Last Wednesday, I testified before an Assembly budget subcommittee on the importance of ongoing funding to address homelessness. While there, I also took the opportunity to meet with several key legislators about the need to reform our conservatorship laws and strengthen our laws governing the sale and distribution of illicit fentanyl – a drug that is disproportionately harming our unsheltered population.
I did so not only as the Mayor of San Diego, but also as chair of the Big City Mayors coalition, a bipartisan group of the Mayors of the 13 largest cities, representing nearly 11 million Californians.

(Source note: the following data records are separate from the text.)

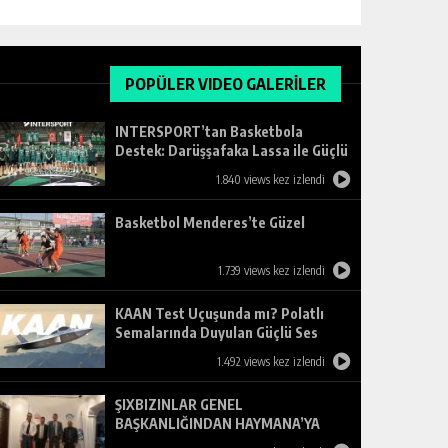
POPÜLER VIDEO GALERİLER
INTERSPORT’tan Basketbola
Destek: Darüşşafaka Lassa ile Güçlü
Ortaklık
1.840 views kez izlendi
Basketbol Menderes’te Güzel
1.739 views kez izlendi
KAAN Test Uçuşunda mı? Polatlı
Semalarında Duyulan Güçlü Ses
Merak Uyandırdı
1.492 views kez izlendi
ŞIXBIZINLAR GENEL
BAŞKANLIĞINDAN HAYMANA’YA
ZİYARET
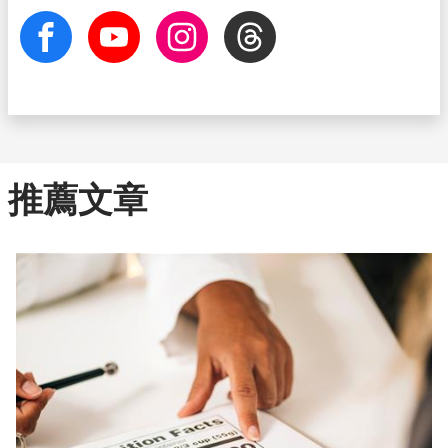
facebook
Youtube
Instagram
Threads
推薦文章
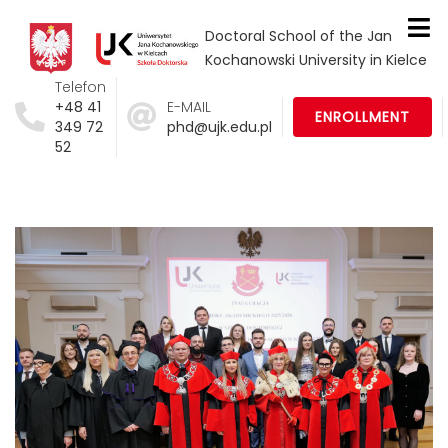
Doctoral School of the Jan
Kochanowski University in Kielce
Telefon
+48 41
E-MAIL
ENROLLMENT
349 72
phd@ujk.edu.pl
52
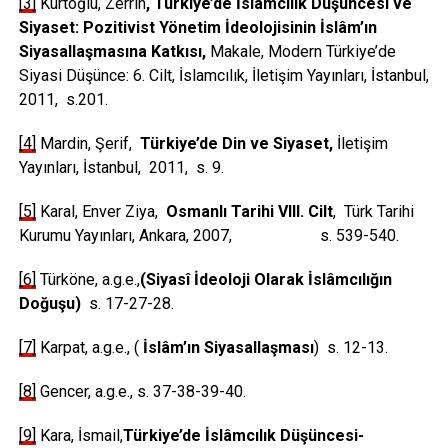
[3]
Kurtoğlu, Zerrin
, Türkiye’de İslamcılık Düşüncesi ve
Siyaset: Pozitivist Yönetim İdeolojisinin İslâm’ın
Siyasallaşmasına Katkısı,
Makale, Modern Türkiye’de
Siyasi Düşünce: 6. Cilt, İslamcılık, İletişim Yayınları, İstanbul,
2011, s.201.
[4]
Mardin, Şerif,
Türkiye’de Din ve Siyaset,
İletişim
Yayınları, İstanbul, 2011, s. 9.
[5]
Karal, Enver Ziya,
Osmanlı Tarihi VIII. Cilt
, Türk Tarihi
Kurumu Yayınları, Ankara, 2007, s. 539-540.
[6]
Türköne, a.g.e.,
(Siyasî İdeoloji Olarak İslâmcılığın
Doğuşu)
s. 17-27-28.
[7]
Karpat, a.g.e., (
İslâm’ın Siyasallaşması
) s. 12-13.
[8]
Gencer, a.g.e., s. 37-38-39-40.
[9]
Kara, İsmail,
Türkiye’de İslâmcılık Düşüncesi-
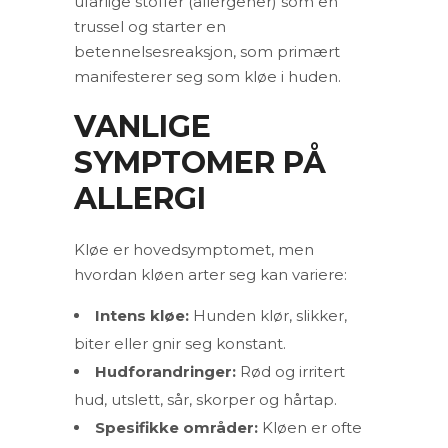
ufarlige stoffer (allergener) som en
trussel og starter en
betennelsesreaksjon, som primært
manifesterer seg som kløe i huden.
VANLIGE
SYMPTOMER PÅ
ALLERGI
Kløe er hovedsymptomet, men
hvordan kløen arter seg kan variere:
Intens kløe:
Hunden klør, slikker,
biter eller gnir seg konstant.
Hudforandringer:
Rød og irritert
hud, utslett, sår, skorper og hårtap.
Spesifikke områder:
Kløen er ofte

This year, the state has limited resources available for its budget, but, as I told the subcommittee, homelessness is the biggest challenge facing the state – and all of its cities and counties – and the state budget should demonstrate a commitment to meeting the enormity of the challenge.
I detailed how San Diego and the other big cities are effective in how they’re allocating the resources the state has been providing over the past few years – creating housing, opening shelters, addressing encampments, deploying outreach workers and turning parking lots into Safe Parking zones for people who live in their cars, among other programs.
Because more people continue to fall into homelessness, I urged them to increase funding to fight this battle, to keep it flexible to allow communities to address unique circumstances and make it permanent so we can make long-term commitments on our programs, which would allow us to strike more financially favorable terms when we lease space for housing and shelter, for instance.
As your mayor and as a statewide leader of our large cities, I will continue to fight for more state homelessness funding, champion conservatorship reform to get very ill people the help they need and advocate for harsher penalties against those who prey upon our residents with dangerous street drugs.
Yesterday, I joined several of my fellow California mayors and state legislators in support of two bills to reform California’s outdated and inadequate conservatorship laws.
Senate Bill 43 will reform California’s 1960s-era conservatorship law by updating the criteria for determining if a person is “gravely disabled,” the standard for this kind of conservatorship eligibility. I believe the current focus on the ability to provide for one’s food, clothing and shelter fails to address the real needs of desperately ill people and often leads to their criminalization and jail rather than treatment.
SB 43 would update the definition of “gravely disabled” to include the potential for serious physical and mental harm stemming from a person’s inability to provide for their own nourishment, personal or medical care and appropriate shelter, as well as an incapacity to attend to their self-protection or personal safety due to a mental health or substance-use disorder.
Senate Bill 363 would establish a real-time, online dashboard to collect, aggregate and display information about the availability of beds in psychiatric and substance-abuse facilities. Access to an up-to-date database of available beds helps providers quickly find and secure treatment for clients in appropriate settings, reducing delays and extended stays in emergency rooms.
Last weekend, a frustrated San Diego father came to me and told me about his severely mentally ill son, a college graduate who’s oblivious to his own illness. He has bounced between psychiatric hospitals, become addicted to opiates and is now languishing in jail, not getting the help he needs.
This story is far too common in our state, with emergency response becoming the only way people struggling with mental health and addiction can access care. We must act on conservatorship reform for the thousands of families who struggle to get their loved ones life-saving health care.